Says Siobhan Reynolds, founder of the indispensable Pain Relief Network, "We saw from the beginning of the government's shift to the "war on prescription drug abuse" that this was where this whole thing was headed. Until now, the systematic violation of patient's 4th Amendment rights was more or less hidden from public view. Now, the Vermont police have pulled back the veil for all of us to see the vicious witch hunt being perpetrated against people unfortunate enough to require Controlled Substances for the treatment of serious illness."

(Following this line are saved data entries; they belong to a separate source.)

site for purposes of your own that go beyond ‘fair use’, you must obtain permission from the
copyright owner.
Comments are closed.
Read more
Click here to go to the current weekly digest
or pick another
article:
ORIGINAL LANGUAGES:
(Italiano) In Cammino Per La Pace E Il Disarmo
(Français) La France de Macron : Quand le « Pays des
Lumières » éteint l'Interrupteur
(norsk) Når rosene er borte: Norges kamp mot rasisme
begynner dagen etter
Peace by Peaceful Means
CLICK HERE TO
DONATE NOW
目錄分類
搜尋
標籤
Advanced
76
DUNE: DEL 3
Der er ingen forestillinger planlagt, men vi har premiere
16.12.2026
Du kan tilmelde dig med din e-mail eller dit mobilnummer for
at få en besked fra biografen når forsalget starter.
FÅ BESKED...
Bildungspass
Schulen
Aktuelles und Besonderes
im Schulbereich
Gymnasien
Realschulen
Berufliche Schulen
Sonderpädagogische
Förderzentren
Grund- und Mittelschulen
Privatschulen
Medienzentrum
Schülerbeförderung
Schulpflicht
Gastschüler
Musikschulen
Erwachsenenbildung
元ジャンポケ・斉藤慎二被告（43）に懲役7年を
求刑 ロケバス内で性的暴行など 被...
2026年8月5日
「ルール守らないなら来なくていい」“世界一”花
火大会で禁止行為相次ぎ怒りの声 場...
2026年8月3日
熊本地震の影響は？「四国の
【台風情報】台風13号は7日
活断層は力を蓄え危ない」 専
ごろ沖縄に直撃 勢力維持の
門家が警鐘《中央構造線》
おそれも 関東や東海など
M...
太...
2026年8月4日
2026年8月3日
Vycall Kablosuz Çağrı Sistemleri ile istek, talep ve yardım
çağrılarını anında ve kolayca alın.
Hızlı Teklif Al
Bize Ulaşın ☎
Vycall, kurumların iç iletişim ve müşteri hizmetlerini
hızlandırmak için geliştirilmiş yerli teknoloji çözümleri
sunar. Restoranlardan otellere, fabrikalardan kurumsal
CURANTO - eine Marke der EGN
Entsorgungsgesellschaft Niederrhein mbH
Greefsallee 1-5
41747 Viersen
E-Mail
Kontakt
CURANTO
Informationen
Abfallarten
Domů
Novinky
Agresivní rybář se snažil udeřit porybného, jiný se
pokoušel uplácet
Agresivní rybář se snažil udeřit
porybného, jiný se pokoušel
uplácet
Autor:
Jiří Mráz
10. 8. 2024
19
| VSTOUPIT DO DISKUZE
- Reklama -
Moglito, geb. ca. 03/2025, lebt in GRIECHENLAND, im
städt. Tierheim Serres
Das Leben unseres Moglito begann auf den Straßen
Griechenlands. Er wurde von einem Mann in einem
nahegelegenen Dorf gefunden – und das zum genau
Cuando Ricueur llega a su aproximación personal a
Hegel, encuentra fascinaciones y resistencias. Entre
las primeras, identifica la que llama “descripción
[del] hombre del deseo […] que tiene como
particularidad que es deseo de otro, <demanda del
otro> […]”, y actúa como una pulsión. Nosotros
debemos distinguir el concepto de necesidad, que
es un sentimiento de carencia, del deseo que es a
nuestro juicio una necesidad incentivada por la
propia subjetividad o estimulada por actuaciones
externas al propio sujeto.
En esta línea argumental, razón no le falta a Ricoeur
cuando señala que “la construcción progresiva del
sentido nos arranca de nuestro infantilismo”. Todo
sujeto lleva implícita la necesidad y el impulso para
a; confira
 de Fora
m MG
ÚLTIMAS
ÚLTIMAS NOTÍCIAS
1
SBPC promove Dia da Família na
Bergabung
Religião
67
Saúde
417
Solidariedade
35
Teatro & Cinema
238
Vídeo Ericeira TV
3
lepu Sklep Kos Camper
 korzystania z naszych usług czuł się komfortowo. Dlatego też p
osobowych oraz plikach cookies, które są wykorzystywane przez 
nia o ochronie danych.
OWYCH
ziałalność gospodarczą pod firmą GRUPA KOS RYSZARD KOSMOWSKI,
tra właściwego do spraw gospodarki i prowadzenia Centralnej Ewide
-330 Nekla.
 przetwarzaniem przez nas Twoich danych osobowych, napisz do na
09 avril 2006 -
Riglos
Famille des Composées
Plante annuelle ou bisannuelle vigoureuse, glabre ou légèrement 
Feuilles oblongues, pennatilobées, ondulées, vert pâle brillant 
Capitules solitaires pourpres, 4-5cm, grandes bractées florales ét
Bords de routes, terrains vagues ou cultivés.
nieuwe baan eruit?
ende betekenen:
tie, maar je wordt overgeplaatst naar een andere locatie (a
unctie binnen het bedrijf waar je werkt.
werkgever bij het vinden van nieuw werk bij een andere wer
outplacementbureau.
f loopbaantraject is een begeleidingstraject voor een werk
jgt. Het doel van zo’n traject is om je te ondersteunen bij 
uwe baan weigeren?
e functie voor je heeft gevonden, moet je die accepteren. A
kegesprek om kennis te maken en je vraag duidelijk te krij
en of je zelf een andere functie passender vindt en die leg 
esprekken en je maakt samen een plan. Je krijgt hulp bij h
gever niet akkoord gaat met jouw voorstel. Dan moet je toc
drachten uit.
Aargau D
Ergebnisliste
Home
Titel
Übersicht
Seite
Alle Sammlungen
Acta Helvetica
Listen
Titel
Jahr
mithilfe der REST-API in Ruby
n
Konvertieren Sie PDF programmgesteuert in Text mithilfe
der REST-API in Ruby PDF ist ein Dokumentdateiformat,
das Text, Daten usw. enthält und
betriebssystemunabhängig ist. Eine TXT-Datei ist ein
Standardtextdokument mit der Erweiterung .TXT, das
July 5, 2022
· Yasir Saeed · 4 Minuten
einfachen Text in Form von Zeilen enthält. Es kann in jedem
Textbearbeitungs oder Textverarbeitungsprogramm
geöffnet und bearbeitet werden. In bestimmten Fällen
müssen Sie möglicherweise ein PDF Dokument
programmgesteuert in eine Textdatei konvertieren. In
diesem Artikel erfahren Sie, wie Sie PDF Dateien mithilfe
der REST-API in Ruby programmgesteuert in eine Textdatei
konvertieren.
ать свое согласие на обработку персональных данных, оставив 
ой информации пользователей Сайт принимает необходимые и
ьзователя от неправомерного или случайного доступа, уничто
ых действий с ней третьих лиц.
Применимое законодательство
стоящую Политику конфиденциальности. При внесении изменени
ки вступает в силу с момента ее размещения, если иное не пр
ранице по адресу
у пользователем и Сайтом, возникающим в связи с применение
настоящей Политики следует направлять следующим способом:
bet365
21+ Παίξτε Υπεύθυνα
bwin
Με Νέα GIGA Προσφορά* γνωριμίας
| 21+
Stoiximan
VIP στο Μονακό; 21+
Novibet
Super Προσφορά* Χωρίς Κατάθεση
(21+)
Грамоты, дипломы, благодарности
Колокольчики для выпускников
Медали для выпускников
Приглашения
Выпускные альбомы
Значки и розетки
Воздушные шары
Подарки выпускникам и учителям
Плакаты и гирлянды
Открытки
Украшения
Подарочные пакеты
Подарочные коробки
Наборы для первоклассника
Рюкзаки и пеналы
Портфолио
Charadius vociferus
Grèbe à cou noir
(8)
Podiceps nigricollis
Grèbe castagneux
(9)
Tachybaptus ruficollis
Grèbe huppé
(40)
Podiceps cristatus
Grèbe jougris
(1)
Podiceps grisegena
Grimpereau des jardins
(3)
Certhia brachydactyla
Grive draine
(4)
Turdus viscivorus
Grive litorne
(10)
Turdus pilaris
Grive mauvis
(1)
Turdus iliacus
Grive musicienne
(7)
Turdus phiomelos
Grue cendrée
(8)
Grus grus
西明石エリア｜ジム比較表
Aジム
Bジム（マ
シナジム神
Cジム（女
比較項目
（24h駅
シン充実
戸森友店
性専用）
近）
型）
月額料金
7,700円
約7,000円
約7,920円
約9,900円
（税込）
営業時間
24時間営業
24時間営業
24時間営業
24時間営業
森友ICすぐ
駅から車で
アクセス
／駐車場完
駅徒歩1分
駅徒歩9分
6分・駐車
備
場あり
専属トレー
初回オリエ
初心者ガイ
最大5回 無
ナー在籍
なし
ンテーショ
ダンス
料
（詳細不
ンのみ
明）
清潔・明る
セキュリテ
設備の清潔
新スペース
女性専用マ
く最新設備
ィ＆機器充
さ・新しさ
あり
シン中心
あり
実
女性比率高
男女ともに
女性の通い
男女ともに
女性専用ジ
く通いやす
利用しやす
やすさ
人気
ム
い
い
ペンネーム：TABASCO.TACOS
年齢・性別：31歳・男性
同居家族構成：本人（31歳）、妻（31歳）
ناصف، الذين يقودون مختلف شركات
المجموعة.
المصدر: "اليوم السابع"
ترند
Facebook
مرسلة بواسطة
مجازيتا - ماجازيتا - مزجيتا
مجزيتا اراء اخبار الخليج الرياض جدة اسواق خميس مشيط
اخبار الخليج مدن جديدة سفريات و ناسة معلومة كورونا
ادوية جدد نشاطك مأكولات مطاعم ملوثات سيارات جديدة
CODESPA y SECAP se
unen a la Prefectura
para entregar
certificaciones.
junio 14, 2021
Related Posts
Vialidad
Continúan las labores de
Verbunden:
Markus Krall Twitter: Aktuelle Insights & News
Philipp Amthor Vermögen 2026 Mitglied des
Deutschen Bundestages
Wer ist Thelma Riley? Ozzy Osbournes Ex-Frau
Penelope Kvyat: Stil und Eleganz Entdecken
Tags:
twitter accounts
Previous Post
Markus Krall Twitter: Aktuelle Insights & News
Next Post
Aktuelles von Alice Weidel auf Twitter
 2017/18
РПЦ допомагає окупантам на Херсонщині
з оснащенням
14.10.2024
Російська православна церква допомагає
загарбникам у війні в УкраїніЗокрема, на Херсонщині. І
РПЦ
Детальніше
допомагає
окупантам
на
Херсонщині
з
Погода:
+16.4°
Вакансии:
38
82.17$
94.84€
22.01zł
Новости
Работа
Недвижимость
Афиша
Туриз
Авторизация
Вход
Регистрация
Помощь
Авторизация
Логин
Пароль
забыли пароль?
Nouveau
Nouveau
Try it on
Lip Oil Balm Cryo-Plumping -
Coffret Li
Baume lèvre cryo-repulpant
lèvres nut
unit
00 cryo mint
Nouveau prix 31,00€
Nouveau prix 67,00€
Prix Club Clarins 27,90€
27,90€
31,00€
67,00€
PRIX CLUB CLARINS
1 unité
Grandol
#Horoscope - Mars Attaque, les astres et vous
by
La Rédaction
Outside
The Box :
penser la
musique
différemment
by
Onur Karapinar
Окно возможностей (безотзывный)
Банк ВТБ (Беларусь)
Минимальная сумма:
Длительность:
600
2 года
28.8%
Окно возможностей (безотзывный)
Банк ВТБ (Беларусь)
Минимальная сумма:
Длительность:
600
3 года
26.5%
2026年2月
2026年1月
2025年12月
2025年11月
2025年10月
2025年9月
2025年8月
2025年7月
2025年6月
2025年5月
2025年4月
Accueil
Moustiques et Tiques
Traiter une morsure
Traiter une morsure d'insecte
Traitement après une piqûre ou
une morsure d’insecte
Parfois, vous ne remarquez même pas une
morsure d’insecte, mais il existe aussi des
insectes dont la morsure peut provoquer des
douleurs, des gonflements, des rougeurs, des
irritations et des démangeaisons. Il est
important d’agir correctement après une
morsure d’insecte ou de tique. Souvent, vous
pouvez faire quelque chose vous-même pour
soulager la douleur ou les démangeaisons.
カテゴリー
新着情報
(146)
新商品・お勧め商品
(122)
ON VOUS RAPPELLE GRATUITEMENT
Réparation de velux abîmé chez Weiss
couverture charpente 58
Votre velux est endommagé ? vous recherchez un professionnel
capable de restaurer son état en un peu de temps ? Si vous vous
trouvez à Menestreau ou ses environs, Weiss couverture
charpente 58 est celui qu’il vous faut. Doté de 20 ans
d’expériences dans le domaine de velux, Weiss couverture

Just contemplate for a moment how much information your complete prescription records give to the police. From this data, the cops can tell if you suffer depression, HIV, anxiety, herpes, impotence, cancer and many other disorders many people prefer not to broadcast. If there is any information that should be protected from warrantless fishing expeditions, it's gotta be your pharmacy records. If the supposed health care privacy act HIPAA is anything more than a paperwork tree-killing bonanza, it must prohibit this ridiculous type of data mining. But Vermont pharmacists are being told that it doesn't.

Even politicians have gotta wonder: do I really want the state looking at my Viagra script?

As Benjamin Franklin put it, "those who would sacrifice liberty for security deserve neither." And in this instance, these measures don't even increase security.

Giving the police access to private medical records does not root out addiction-- for one, even according to the research, [PDF] most prescription drug abusers don't actually get their drugs from doctors. They get them from friends and family and on the street (and most of the street supply is diverted higher up the chain, not from doctors). And the vast majority of prescription drug misusers did not start out as pain patients: they started out as users of illicit drugs.

Cops think that possession of a high dose prescription for opioids is a sign of drug abuse-- but it's more likely to be a sign of severe pain, well treated.

Says Reynolds, "Sick people in America are fair game. Period." It's about time that everyone in America realizes that if you allow a drug war exception to the Fourth Amendment, the Constitution is effectively moot.

Update: Ironically, right now, there is a Senate Judiciary Hearing going on regarding electronic prescribing of controlled substances and ensuring that law enforcement concerns are considered! No one specifically representing patient interests appears to be testifying.